An appeals court deferred action on challenges to immigration laws
The court will wait until the Supreme Court rules on the Arizona immigration law
Some provisions of the Georgia and Alabama laws have been blocked
The 11th Circuit Court of Appeals announced Thursday that it will not render an opinion on the challenges to tough laws against illegal immigration in Georgia and Alabama. The appeals court will let the Supreme Court first make a decision in a case regarding a similar law in Arizona.
The three-judge panel made the announcement before the start of a planned hearing on such laws passed by the legislatures of Georgia and Alabama.

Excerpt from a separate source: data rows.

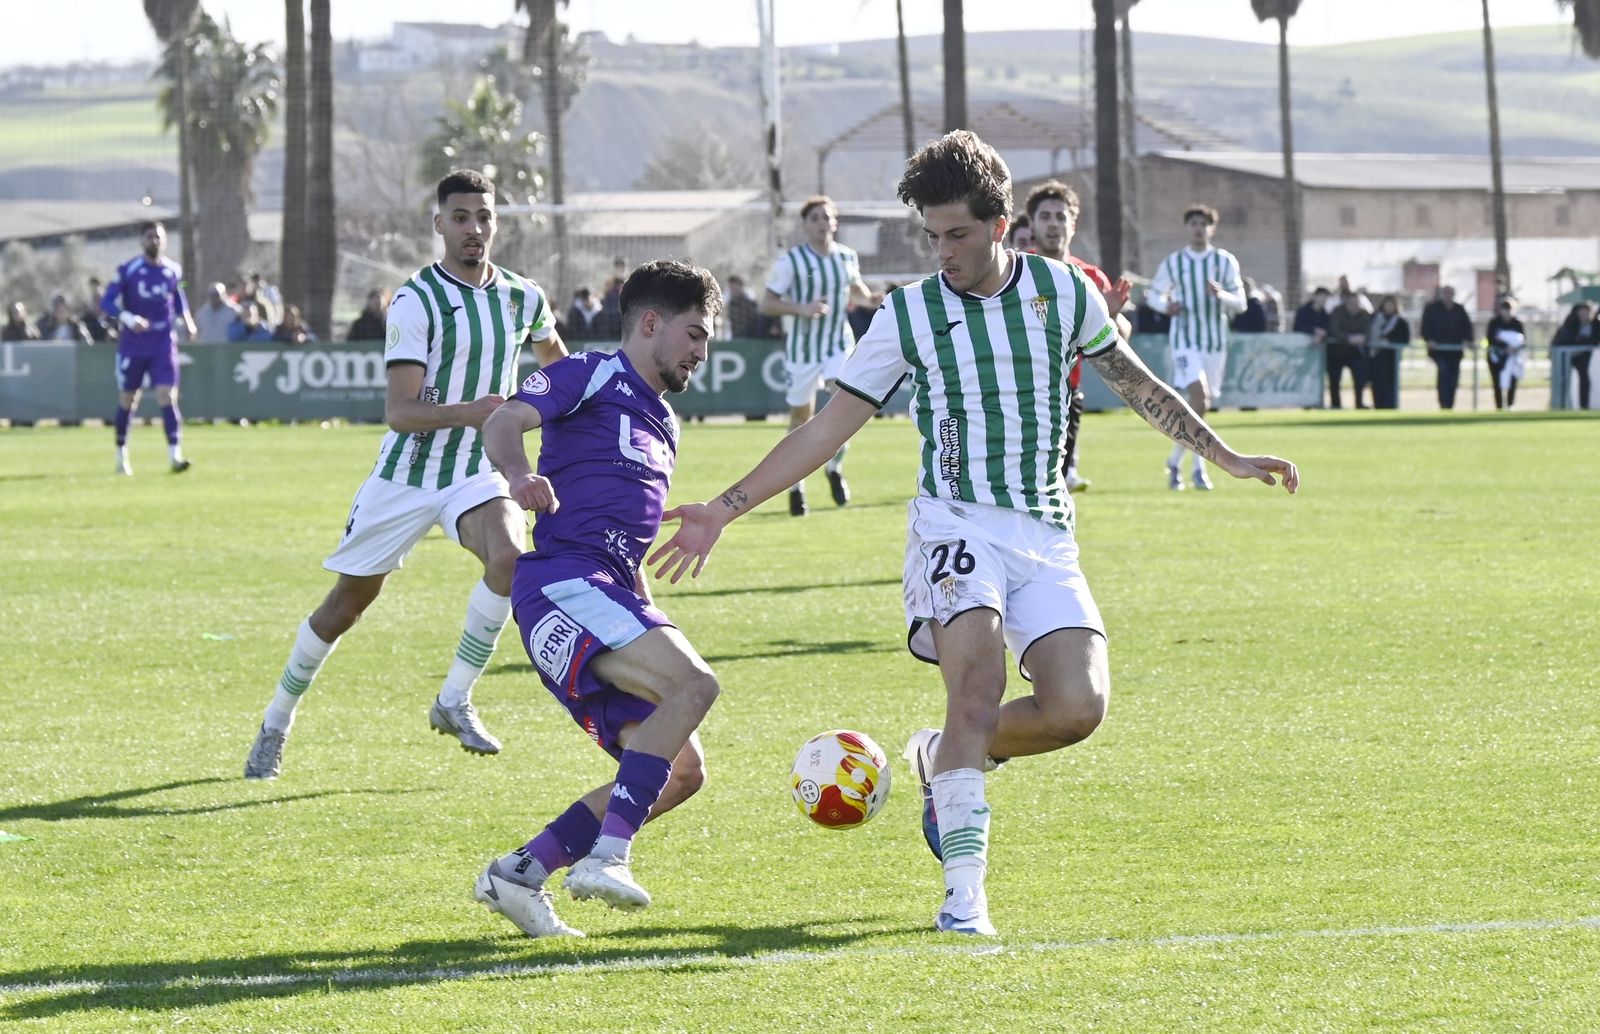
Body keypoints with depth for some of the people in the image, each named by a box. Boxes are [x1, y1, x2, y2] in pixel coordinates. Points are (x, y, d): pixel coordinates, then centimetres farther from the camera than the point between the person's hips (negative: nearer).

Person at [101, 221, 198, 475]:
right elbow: (107, 303, -9)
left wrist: (186, 320, 4)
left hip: (163, 345, 1)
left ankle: (175, 455, -19)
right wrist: (128, 318, -26)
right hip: (133, 346, -1)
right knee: (128, 399, 7)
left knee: (167, 395, -13)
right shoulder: (127, 271, -6)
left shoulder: (173, 270, 4)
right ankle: (121, 456, 22)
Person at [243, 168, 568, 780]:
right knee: (346, 604, 5)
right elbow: (398, 410, -23)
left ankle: (454, 702, -14)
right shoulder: (415, 301, -16)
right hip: (406, 474, -3)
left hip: (477, 473, 3)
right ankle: (276, 724, 25)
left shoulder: (523, 297, 1)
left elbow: (554, 356, 26)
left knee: (509, 557, -28)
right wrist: (466, 412, -39)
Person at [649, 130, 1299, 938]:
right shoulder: (908, 315, 1)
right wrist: (726, 509, -3)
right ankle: (964, 888, -23)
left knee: (1077, 707, -16)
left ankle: (944, 758, 13)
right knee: (978, 680, -26)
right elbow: (828, 427, 3)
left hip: (1046, 537, 3)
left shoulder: (1063, 292, 6)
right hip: (956, 524, -3)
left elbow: (1135, 384, 21)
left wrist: (1226, 459, 21)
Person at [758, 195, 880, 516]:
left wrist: (868, 299, 0)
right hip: (803, 348, -2)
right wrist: (801, 308, -27)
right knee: (800, 417, 6)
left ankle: (835, 468, 3)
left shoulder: (848, 257, 2)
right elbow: (767, 303, -11)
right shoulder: (790, 261, -12)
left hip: (840, 344, 2)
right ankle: (796, 487, 23)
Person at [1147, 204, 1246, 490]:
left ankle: (1175, 461, 28)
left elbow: (1240, 304, 2)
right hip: (1185, 340, -3)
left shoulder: (1225, 262, 3)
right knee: (1199, 397, -21)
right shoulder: (1173, 262, 1)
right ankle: (1199, 468, -17)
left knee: (1203, 404, 9)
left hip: (1216, 341, 3)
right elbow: (1155, 292, 13)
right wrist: (1166, 306, -10)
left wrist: (1221, 295, -19)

Both states in December filed a motion to halt the proceedings in the case following the Supreme Court’s decision to consider the Arizona immigration law. The appeals court denied the motion at the time.

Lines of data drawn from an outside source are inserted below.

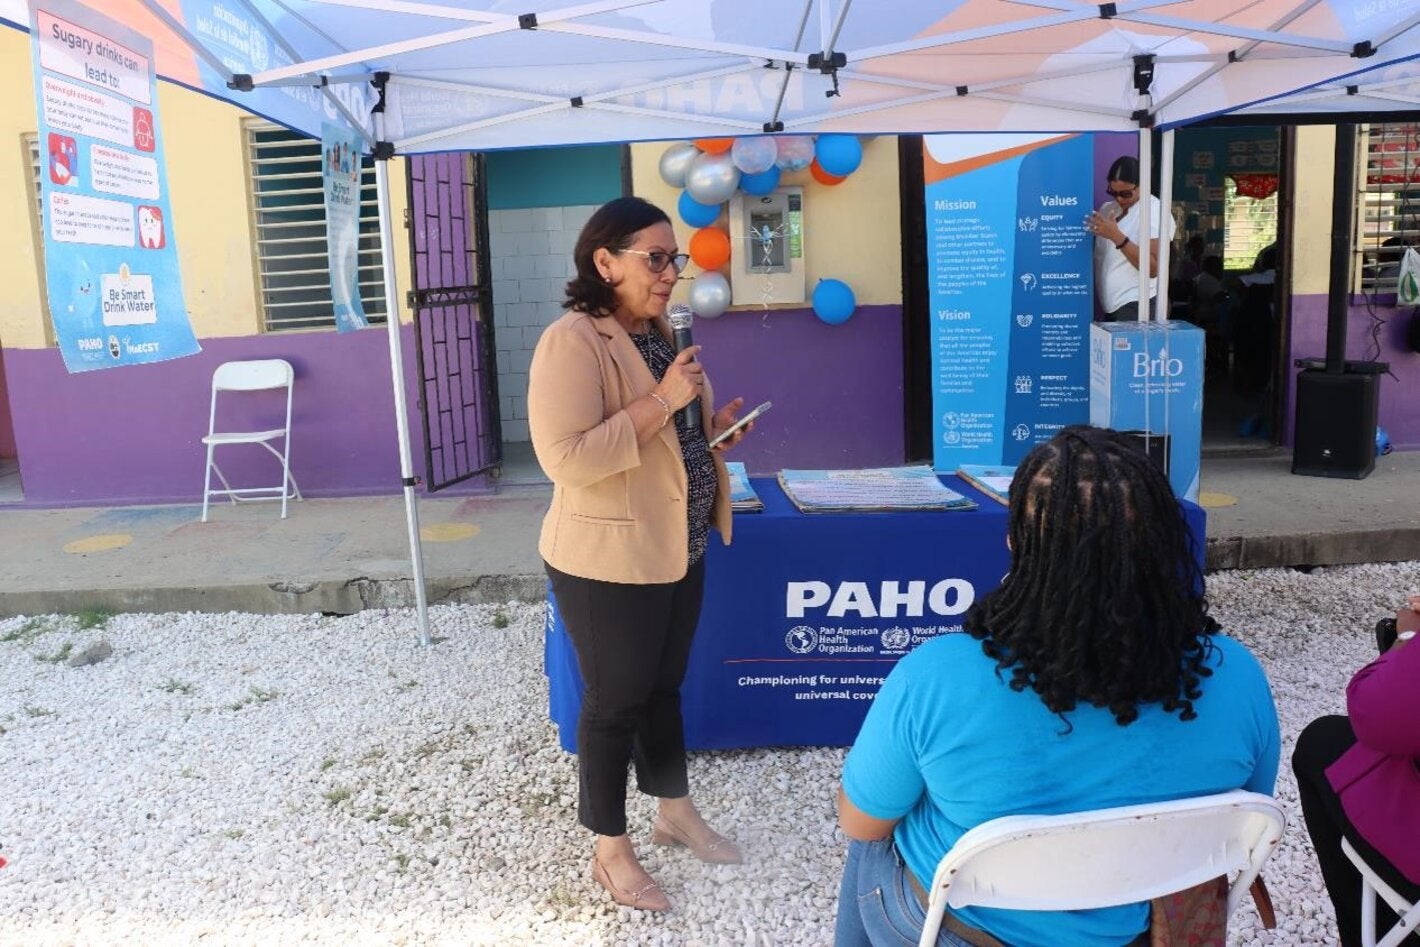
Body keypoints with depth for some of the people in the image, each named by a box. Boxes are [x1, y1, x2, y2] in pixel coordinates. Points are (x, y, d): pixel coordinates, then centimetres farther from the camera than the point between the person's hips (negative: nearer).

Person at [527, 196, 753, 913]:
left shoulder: (656, 334, 10)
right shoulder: (572, 342, -19)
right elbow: (566, 457, -27)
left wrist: (712, 428, 2)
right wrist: (662, 402, -26)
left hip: (677, 550, 8)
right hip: (609, 561, -8)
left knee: (665, 687, 22)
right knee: (614, 701, 7)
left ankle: (675, 812, 41)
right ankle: (610, 851, 26)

Arizona’s law, aimed at cracking down on illegal immigration, catapulted the issue onto the national stage in 2010, drawing a lawsuit from the U.S. Department of Justice, which argues the law is unconstitutional. Since then, several other states have passed similar measures.
Alabama’s law, known as HB 56, considered the toughest in the nation, would require police who make lawful traffic stops or arrests to try to determine the immigration status of anyone they suspect might be in the country illegally. But recently, a federal appeals court at least temporarily blocked some provisions, including one requiring Alabama officials to check the immigration status of children in public schools.
In Georgia, a federal judge issued a preliminary injunction against its law, HB 87, temporarily blocking key provisions.
The sections would allow police to inquire about immigration status when questioning suspects in certain criminal investigations. They also would punish people who, during the commission of a crime, knowingly transport or harbor illegal immigrants. Something like speeding or driving without proper equipment could constitute a crime.
Alabama Attorney General Luther Strange issued a statement saying he expects the law to be found constitutional, and it is designed to work in cooperation with federal policies.
“Congress has a policy against illegal immigration,” he said. “Alabama’s law is consistent with what Congress wanted. It is ironic that in this case, the Obama administration is hoping to stop the operation of Alabama’s law and to undermine the purposes of Congress.”
Civil rights groups, which on Thursday argued before the judges that the laws are unconstitutional, highlighted that Thursday’s decision still means that parts of both laws are blocked until a higher ruling is made.
Until the appeals court issues a decision, the lower courts’ rulings in both cases will remain in effect.
“Alabama and Georgia are home to burgeoning Asian American communities and we are deeply concerned that HB 56 and HB 87 will only cause more fear and isolation among these communities,” said Marita Etcubanez, director of programs at the Asian American Justice Center.